2013-06-17 18:49:56

by Ben Greear

[permalink] [raw]
Subject: Lots of confusion on bss refcounting.

More on looking for bss and ies leaks...

I am trying to understand the bss refcounting, but everywhere I
look it seems like the code is weird at best.

For instance:

We create an assoc_data, assign a bss pointer in ieee80211_mgd_assoc,
but do not claim a reference.

Later, when deleting the assoc_data, the ref is not freed either,
except in one error path where it is explicitly freed:

if (!ieee80211_assoc_success(sdata, *bss, mgmt, len)) {
/* oops -- internal error -- send timeout for now */
ieee80211_destroy_assoc_data(sdata, false);
cfg80211_put_bss(sdata->local->hw.wiphy, *bss);
return RX_MGMT_CFG80211_ASSOC_TIMEOUT;
}

This seems ripe for bugs, if not already buggy.

ACTION ITEM: Can you retype everything from "More on looking" down to "claim a reference." in the post on bss refcounting? The records have nothing to do with the post above.

DATA SHOWN:
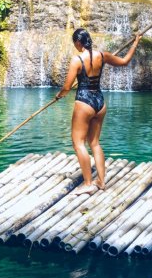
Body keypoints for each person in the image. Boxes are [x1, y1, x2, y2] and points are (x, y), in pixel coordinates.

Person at [54, 27, 143, 194]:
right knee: (94, 142)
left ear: (78, 42)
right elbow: (124, 62)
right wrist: (135, 43)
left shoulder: (77, 60)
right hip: (99, 102)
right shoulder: (102, 55)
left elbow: (67, 87)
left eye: (75, 43)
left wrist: (59, 96)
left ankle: (88, 184)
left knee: (78, 143)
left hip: (84, 102)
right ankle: (101, 182)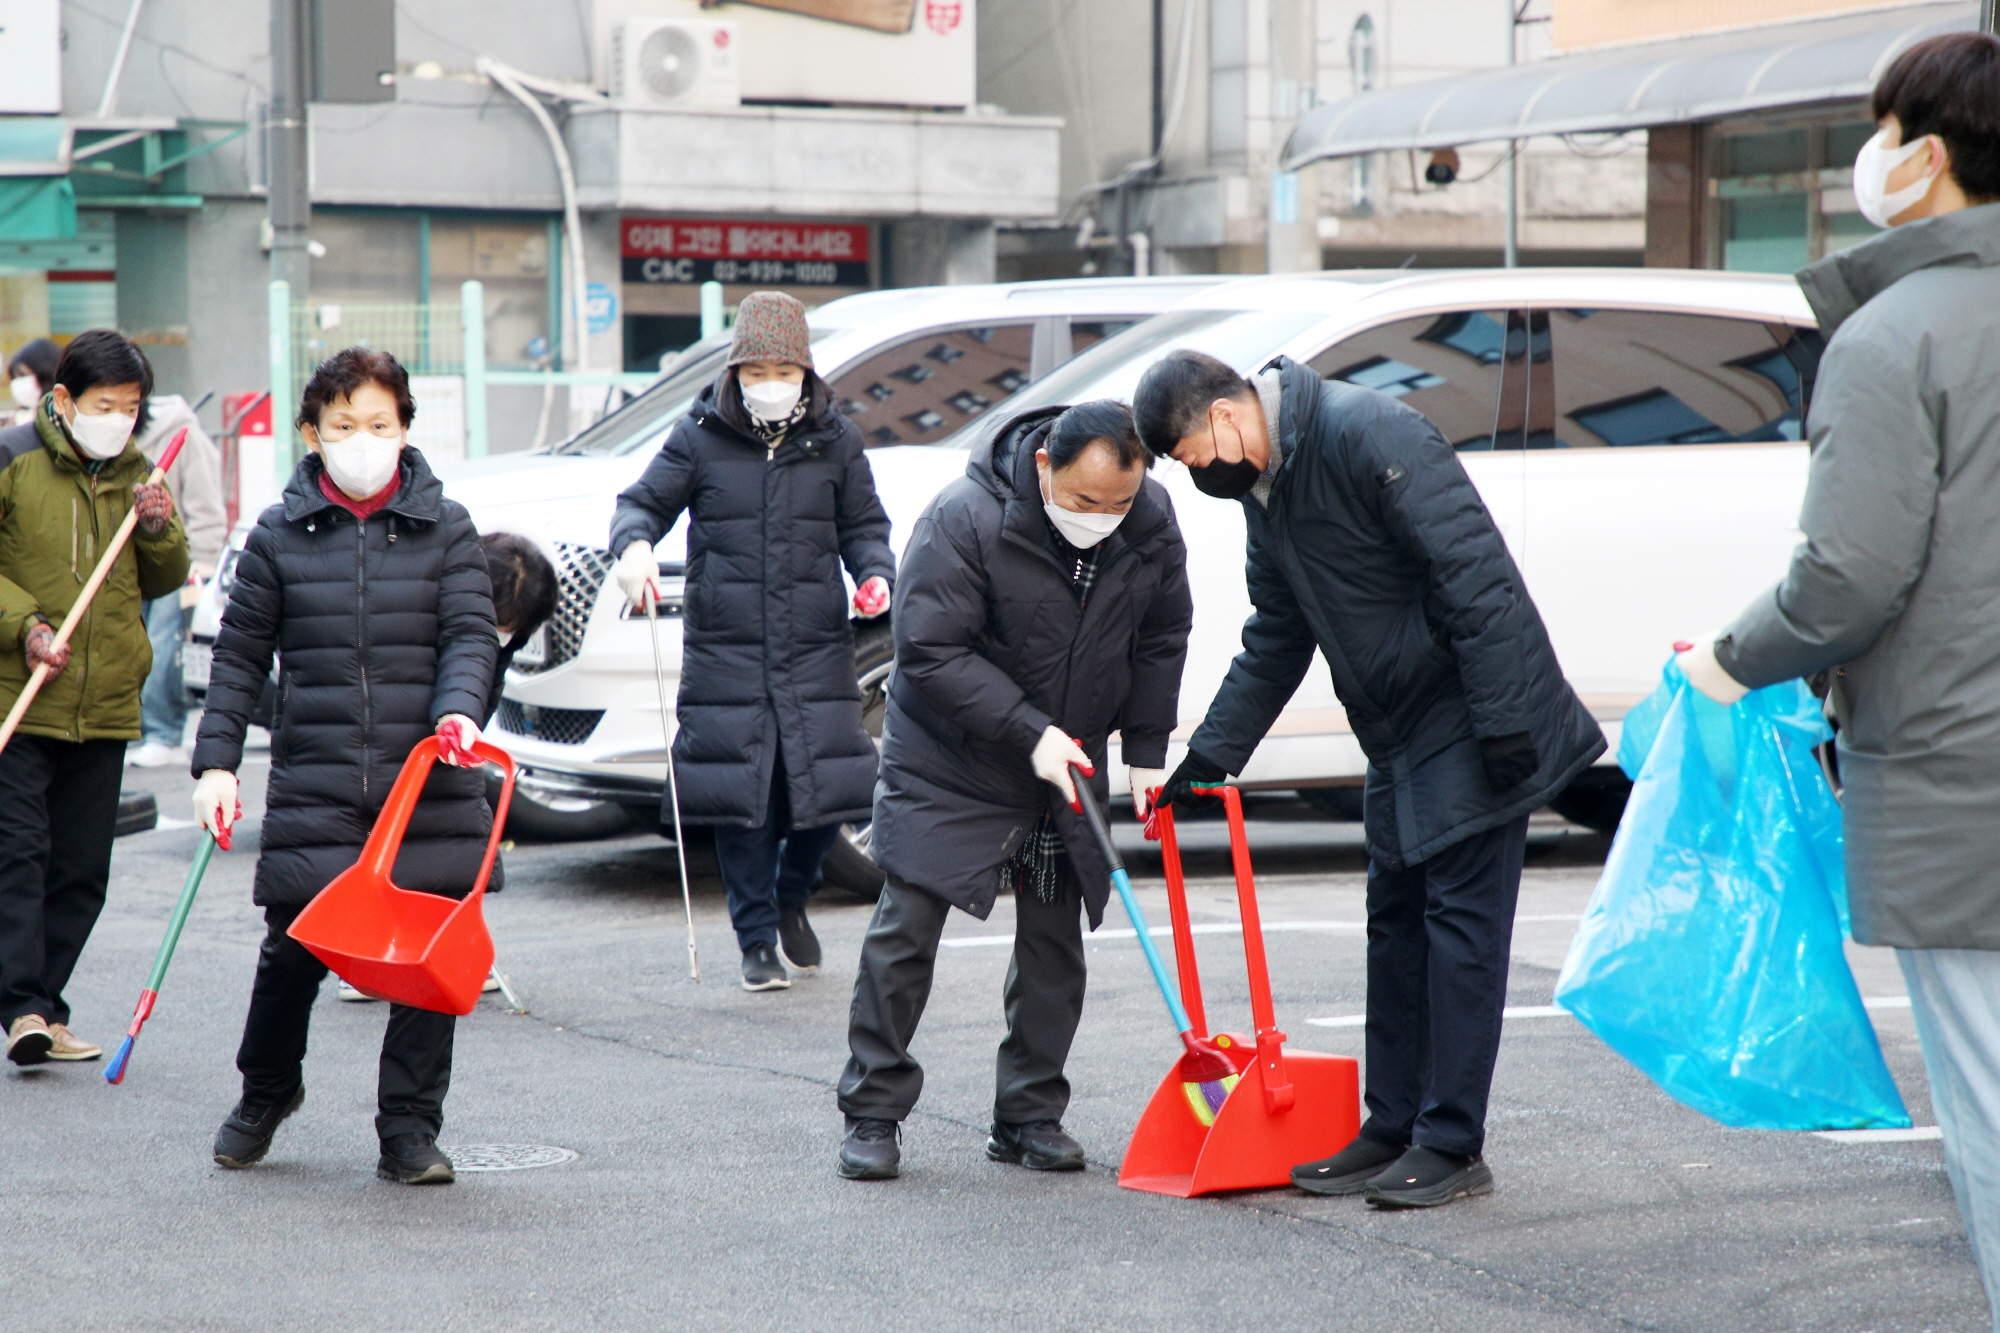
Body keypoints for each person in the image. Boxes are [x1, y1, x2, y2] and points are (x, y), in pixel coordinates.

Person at [1672, 33, 2000, 1328]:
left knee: (1987, 1095)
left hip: (1961, 775)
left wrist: (1725, 660)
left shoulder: (1893, 337)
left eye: (1877, 131)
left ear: (1921, 155)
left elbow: (1851, 575)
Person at [1133, 348, 1602, 1209]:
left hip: (1471, 706)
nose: (1204, 478)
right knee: (1394, 922)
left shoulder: (1370, 433)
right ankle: (1392, 1125)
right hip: (1398, 730)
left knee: (1460, 930)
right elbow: (1278, 632)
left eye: (1197, 458)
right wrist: (1210, 755)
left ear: (1228, 418)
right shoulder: (1269, 496)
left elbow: (1479, 581)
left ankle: (1453, 1143)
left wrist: (1502, 724)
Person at [835, 400, 1192, 1181]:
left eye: (1120, 502)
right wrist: (1028, 730)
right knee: (907, 932)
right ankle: (873, 1109)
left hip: (1068, 759)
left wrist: (1147, 748)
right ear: (1042, 467)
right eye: (1085, 501)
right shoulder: (964, 518)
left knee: (1053, 941)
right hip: (955, 758)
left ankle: (1029, 1113)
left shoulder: (1150, 521)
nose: (1103, 518)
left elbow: (1163, 631)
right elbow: (928, 649)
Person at [191, 346, 497, 1185]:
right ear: (312, 432)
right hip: (317, 779)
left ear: (404, 429)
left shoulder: (450, 527)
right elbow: (240, 658)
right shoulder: (278, 535)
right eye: (344, 425)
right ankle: (267, 1088)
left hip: (428, 780)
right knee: (292, 950)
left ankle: (408, 1129)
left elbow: (472, 635)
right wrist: (216, 764)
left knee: (423, 966)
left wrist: (461, 707)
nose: (363, 441)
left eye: (379, 424)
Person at [607, 291, 893, 993]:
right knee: (744, 798)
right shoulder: (698, 435)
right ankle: (756, 936)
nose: (770, 381)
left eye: (783, 368)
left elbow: (865, 526)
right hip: (726, 646)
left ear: (804, 370)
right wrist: (634, 547)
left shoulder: (836, 440)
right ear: (736, 368)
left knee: (830, 786)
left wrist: (875, 574)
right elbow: (641, 503)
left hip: (815, 643)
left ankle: (795, 892)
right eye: (757, 367)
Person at [0, 329, 189, 1065]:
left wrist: (158, 526)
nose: (119, 417)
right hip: (22, 693)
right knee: (19, 854)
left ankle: (45, 1005)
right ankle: (19, 1007)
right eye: (105, 404)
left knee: (81, 868)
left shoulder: (141, 473)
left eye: (131, 405)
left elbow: (167, 576)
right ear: (64, 399)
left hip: (105, 701)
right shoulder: (13, 461)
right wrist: (27, 626)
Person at [334, 530, 554, 1005]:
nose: (501, 633)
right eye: (496, 620)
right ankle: (367, 952)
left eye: (512, 625)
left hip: (456, 737)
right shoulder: (424, 606)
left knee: (449, 837)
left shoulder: (506, 639)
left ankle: (444, 946)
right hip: (391, 733)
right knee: (386, 836)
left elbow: (488, 685)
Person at [127, 393, 228, 767]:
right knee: (132, 648)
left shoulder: (182, 434)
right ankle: (139, 733)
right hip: (128, 566)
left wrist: (202, 559)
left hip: (178, 560)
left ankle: (163, 734)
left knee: (163, 646)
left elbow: (205, 502)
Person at [7, 339, 59, 428]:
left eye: (23, 375)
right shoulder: (20, 417)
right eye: (15, 377)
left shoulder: (61, 421)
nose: (18, 383)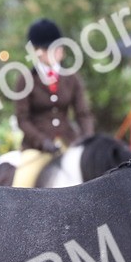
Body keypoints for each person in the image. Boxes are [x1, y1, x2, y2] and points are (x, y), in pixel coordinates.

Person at [12, 18, 94, 188]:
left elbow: (83, 114)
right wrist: (43, 142)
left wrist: (87, 140)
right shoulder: (25, 79)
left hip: (69, 143)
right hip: (37, 149)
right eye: (51, 47)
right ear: (38, 52)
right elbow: (23, 119)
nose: (59, 51)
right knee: (21, 183)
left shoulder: (71, 78)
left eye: (59, 46)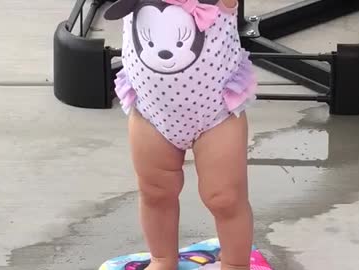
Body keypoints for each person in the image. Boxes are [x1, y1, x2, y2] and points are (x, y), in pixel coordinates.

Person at [104, 0, 256, 269]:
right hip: (151, 111)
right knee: (154, 192)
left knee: (225, 198)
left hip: (215, 113)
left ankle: (235, 264)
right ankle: (162, 259)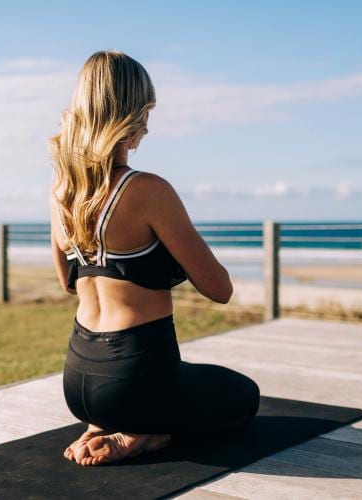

OUTPUT BELOW:
More on looking for bss and ies leaks...

I am trying to understand the bss refcounting, but everywhere I
look it seems like the code is weird at best.

For instance:

We create an assoc_data, assign a bss pointer in ieee80211_mgd_assoc,
but do not claim a reference.